Problem requirements> Echo the lines below verbatim, from the line with "genus: Helvella" to the line with "genus: Chusquea", including both of those lines.

Raw rows:
===============

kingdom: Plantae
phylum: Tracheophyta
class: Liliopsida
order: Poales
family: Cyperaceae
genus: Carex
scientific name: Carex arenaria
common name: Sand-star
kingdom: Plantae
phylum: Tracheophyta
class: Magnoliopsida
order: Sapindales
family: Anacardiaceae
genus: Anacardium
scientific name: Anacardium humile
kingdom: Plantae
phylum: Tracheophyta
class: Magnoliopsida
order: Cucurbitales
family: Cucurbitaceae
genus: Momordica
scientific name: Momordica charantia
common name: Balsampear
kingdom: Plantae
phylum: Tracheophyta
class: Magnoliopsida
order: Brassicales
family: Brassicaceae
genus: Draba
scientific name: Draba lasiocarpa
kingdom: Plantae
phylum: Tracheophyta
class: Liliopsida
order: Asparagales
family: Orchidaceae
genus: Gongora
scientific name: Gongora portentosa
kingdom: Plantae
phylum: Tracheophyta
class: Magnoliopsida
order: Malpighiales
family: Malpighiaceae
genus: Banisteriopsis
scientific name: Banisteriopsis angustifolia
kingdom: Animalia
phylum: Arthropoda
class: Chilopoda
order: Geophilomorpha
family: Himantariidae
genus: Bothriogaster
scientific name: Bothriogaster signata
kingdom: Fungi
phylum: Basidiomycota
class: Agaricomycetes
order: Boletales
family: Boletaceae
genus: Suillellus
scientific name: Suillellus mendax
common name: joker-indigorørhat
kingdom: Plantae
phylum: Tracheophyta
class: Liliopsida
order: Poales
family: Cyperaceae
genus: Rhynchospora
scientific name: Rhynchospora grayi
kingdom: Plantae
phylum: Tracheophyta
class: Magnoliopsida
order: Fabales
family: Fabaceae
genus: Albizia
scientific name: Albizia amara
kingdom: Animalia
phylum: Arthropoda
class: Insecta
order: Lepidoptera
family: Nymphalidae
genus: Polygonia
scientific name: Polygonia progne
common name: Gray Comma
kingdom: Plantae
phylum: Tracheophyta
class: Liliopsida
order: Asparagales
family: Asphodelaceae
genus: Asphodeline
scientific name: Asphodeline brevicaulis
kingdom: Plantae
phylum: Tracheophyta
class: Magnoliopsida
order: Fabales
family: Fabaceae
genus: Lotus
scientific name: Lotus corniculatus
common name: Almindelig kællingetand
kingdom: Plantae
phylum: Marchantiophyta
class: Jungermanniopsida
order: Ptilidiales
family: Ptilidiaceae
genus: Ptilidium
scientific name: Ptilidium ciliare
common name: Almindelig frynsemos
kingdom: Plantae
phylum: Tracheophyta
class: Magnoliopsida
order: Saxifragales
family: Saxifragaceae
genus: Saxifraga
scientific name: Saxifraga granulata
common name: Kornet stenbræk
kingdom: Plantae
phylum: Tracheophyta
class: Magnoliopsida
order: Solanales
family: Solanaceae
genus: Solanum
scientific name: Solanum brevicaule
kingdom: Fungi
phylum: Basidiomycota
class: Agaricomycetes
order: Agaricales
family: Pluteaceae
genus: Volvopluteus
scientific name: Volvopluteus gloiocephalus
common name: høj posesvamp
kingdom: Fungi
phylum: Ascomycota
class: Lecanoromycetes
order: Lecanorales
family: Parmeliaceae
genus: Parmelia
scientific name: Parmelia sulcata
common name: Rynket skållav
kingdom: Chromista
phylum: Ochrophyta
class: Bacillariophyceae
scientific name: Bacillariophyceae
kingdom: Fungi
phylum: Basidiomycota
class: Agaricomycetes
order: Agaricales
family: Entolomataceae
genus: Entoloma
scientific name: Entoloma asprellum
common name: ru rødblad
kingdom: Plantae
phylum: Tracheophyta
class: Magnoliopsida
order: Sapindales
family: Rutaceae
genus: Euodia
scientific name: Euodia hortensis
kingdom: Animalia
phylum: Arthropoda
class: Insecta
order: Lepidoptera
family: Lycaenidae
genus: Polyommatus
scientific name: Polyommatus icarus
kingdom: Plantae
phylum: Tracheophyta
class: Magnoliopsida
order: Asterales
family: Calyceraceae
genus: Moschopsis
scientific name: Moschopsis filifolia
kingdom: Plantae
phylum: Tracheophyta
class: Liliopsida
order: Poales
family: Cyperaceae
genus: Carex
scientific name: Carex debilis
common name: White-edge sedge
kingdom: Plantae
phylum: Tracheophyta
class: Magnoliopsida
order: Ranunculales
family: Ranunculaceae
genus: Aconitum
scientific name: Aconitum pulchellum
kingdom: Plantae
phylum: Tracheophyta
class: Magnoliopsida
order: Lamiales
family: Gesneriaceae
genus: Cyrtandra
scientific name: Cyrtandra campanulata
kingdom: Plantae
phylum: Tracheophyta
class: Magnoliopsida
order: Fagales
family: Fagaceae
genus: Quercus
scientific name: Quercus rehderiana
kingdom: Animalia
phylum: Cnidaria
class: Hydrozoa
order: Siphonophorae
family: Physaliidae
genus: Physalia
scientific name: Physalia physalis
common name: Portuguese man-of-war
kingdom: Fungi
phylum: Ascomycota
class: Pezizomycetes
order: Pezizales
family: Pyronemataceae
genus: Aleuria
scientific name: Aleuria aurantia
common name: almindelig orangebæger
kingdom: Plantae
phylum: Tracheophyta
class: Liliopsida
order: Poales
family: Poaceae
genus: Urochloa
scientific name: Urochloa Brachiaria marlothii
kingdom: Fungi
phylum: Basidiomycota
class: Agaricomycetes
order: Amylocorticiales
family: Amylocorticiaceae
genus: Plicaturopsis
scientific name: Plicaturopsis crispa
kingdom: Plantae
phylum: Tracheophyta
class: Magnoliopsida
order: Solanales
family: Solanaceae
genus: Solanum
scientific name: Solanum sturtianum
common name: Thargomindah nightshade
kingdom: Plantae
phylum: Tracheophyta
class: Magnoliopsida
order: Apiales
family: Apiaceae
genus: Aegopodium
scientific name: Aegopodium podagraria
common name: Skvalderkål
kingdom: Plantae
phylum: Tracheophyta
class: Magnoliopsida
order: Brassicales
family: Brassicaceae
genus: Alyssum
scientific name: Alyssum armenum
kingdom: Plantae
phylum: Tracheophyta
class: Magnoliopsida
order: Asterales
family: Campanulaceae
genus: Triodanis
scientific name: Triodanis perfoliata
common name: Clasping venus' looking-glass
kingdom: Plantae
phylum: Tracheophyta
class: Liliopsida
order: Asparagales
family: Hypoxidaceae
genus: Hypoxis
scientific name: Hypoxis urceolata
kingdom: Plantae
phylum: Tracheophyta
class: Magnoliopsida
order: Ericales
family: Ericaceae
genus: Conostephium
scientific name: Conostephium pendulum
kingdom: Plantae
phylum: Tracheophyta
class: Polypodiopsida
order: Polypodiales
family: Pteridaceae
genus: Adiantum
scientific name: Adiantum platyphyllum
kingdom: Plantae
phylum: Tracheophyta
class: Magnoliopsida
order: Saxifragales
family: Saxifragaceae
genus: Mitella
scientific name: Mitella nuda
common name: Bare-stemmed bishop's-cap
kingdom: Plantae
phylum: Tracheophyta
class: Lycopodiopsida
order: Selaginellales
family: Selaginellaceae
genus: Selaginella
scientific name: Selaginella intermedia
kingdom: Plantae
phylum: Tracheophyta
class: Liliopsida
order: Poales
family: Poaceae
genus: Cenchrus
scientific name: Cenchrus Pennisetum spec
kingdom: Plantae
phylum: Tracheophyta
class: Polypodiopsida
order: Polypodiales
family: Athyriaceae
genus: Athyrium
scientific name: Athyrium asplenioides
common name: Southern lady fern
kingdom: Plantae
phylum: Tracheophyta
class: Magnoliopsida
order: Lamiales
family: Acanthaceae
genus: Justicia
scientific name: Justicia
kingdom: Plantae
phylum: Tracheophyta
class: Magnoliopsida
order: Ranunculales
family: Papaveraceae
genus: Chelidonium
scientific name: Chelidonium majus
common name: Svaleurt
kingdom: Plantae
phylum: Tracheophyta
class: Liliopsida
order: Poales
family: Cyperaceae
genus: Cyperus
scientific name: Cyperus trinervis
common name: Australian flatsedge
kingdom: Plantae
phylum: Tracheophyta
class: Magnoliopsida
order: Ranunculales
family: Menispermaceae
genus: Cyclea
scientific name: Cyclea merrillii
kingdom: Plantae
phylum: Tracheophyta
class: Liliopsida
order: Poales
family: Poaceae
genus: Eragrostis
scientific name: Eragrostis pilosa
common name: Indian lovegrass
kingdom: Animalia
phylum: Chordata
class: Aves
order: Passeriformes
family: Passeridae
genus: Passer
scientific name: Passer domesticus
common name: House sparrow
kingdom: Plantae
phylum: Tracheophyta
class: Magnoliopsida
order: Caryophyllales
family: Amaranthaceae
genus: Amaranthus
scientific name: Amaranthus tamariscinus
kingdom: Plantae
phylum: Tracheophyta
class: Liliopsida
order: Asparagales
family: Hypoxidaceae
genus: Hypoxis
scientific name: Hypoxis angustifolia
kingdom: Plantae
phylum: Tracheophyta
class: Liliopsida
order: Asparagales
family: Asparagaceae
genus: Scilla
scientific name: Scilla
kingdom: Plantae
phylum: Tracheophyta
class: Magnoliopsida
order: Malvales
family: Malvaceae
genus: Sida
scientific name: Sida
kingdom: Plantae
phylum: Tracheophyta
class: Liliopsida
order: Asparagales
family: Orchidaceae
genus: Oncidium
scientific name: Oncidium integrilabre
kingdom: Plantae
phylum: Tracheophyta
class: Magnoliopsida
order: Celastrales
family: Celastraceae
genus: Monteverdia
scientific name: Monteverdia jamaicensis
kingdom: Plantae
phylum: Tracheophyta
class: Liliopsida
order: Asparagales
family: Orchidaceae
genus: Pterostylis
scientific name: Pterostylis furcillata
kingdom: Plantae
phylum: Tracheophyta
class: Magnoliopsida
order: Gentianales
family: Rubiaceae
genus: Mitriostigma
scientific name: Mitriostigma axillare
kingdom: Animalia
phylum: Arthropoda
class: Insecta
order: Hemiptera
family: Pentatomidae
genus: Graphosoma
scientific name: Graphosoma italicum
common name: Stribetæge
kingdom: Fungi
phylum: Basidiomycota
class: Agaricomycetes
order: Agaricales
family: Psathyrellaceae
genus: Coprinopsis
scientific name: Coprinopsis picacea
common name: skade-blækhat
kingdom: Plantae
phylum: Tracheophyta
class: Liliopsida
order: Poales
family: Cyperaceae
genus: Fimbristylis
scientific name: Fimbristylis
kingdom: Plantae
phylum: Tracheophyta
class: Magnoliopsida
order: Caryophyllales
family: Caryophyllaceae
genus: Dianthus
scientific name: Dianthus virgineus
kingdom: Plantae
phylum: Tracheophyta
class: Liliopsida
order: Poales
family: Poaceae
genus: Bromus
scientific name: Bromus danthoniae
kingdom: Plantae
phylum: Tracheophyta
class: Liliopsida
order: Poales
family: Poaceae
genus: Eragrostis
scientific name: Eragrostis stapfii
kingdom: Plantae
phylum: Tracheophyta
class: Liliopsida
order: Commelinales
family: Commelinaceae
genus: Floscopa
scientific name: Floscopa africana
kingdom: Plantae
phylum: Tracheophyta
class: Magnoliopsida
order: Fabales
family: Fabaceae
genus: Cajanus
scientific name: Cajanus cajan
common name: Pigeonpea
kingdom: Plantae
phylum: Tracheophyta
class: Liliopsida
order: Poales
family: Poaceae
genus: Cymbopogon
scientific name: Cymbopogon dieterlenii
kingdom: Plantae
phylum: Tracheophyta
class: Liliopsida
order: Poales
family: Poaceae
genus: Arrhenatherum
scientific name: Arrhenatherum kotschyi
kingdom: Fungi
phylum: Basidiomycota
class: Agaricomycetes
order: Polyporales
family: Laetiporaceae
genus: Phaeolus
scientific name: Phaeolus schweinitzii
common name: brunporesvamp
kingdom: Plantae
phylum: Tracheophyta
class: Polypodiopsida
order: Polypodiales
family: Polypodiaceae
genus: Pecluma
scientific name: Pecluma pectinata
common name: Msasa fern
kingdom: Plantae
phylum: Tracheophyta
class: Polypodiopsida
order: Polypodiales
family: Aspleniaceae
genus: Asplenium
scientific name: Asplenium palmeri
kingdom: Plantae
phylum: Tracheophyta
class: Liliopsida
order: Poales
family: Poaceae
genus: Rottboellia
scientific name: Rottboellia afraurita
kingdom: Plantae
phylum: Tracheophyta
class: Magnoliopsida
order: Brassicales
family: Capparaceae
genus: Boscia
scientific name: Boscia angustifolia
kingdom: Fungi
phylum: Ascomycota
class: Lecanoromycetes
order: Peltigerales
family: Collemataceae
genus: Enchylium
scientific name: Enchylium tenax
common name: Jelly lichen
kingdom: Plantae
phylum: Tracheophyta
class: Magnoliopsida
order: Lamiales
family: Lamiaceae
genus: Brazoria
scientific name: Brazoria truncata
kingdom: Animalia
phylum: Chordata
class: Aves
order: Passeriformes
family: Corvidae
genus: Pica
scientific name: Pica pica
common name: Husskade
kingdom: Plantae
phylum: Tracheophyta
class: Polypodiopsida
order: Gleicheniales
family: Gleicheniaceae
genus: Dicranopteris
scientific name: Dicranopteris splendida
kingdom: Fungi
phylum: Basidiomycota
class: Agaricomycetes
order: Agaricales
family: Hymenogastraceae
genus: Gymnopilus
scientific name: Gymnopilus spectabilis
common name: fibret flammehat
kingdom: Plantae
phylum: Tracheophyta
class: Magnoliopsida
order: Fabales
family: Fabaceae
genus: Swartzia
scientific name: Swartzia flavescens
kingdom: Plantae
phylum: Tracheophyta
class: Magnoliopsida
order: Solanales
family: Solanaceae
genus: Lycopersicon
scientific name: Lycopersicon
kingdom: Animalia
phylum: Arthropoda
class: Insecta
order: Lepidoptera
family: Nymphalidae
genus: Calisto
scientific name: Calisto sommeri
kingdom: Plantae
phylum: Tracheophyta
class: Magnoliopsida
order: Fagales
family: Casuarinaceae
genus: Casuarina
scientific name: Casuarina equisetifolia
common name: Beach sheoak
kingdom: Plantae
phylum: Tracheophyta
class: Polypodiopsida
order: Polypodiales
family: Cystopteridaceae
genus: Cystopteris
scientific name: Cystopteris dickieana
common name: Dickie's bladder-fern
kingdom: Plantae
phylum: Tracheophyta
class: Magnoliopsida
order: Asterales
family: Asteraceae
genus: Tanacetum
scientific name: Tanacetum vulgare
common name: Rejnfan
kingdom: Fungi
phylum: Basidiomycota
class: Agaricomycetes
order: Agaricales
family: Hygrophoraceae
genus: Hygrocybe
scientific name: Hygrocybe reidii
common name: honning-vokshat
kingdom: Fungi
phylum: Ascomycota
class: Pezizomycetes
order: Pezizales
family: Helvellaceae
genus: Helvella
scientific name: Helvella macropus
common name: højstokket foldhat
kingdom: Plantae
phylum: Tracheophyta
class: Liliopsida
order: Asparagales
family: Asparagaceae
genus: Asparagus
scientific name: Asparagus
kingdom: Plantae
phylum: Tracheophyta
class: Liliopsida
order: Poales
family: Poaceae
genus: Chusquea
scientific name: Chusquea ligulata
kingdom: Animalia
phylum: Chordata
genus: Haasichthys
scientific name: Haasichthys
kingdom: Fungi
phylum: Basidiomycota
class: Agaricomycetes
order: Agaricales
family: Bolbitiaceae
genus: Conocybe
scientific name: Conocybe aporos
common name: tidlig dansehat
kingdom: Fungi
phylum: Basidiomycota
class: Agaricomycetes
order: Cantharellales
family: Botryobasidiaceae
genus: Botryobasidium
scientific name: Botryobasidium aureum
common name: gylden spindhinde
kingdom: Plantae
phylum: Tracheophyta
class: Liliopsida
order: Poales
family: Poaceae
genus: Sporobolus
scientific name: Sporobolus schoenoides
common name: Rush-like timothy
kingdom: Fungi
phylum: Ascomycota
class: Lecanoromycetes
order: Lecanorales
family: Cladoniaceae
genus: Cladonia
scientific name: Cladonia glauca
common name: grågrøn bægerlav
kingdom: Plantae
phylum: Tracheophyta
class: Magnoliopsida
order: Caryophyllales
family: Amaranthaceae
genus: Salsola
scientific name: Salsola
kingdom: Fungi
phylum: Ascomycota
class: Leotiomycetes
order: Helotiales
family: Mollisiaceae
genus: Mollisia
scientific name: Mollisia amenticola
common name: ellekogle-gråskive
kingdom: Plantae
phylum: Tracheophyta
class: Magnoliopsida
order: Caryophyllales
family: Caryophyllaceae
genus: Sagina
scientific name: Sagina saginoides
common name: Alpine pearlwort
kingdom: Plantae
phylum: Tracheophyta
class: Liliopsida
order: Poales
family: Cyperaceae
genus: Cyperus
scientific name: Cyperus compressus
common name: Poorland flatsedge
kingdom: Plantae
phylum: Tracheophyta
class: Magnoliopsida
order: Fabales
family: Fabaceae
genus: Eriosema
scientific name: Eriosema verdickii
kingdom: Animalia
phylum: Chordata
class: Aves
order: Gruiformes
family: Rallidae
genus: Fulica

===============

The answer>
genus: Helvella
scientific name: Helvella macropus
common name: højstokket foldhat
kingdom: Plantae
phylum: Tracheophyta
class: Liliopsida
order: Asparagales
family: Asparagaceae
genus: Asparagus
scientific name: Asparagus
kingdom: Plantae
phylum: Tracheophyta
class: Liliopsida
order: Poales
family: Poaceae
genus: Chusquea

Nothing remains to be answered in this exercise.